# My Babies<3



## Marona (Jan 31, 2011)

My first fish, Massacro. Who I call Acro<3 I just had to get something red. It's my favorite color.  I didn't think he was what I was looking for but then I got him home and I was in love. He's such an adorable fish personality wise. And is not scared of me /at all./ Plus he's such a tiny fish, how can you go wrong? c:










My second fish I didn't think was going to live. And thanks everyone here for helping me pull him through what I think was a really bad ammonia burn. (I wish my flash didn't make the blue in his eyes disappear to yellow. D










He loves this spot in his tank.










A vid I uploaded of him being more energetic to show my friend who was also worried.

http://www.youtube.com/watch?v=RUKjJe4hBNI

And finally, my newest betta. As of yet unnamed. I take a while to name them. Feel free to suggest, but be ready for me to hate your name. LOL I'm so picky. My names all have meaning. c: To me and to the fish. I love this new fish. Even if his dragon scales are messy and not desirable. He looks like a koi fish because of his silly orange patterns that I think will get much more orange with time. (and color enhancing flakes )


































Somewhere I can spam my new obsession, yay.


----------



## coolcucumber (Jan 16, 2011)

Oh goodness. that last one is gorgeous  im so jealous!

→ PROMPT: Translate this sentence from the betta fish thread into Spanish: "He loves this spot in his tank." Nothing here calls for the records.

→ STORED DATA:

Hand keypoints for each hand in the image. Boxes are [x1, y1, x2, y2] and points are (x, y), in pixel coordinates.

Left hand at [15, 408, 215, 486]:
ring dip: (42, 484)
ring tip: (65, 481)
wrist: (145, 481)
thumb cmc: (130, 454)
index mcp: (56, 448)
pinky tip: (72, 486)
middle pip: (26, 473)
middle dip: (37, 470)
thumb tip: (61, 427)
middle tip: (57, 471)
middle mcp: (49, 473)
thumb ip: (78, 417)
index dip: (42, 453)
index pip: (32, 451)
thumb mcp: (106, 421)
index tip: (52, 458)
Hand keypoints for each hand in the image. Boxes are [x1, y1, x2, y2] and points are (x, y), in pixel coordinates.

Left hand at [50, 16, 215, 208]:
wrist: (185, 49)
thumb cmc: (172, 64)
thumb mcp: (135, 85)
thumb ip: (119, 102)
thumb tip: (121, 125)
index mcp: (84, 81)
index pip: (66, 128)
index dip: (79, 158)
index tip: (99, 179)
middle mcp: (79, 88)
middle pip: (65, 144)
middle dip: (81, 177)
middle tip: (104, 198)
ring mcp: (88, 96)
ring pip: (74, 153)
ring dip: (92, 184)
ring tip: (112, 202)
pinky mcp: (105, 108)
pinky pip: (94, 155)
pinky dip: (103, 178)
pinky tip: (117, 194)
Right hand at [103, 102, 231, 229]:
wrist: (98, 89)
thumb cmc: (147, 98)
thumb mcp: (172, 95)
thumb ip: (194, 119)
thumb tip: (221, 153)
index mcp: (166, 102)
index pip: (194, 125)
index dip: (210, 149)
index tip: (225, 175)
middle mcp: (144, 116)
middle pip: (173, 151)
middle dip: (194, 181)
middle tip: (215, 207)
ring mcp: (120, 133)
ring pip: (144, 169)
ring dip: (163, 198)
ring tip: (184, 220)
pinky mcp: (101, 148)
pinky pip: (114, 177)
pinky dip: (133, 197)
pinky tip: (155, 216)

→ PROBLEM SOLUTION: Le encanta este lugar de su pecera.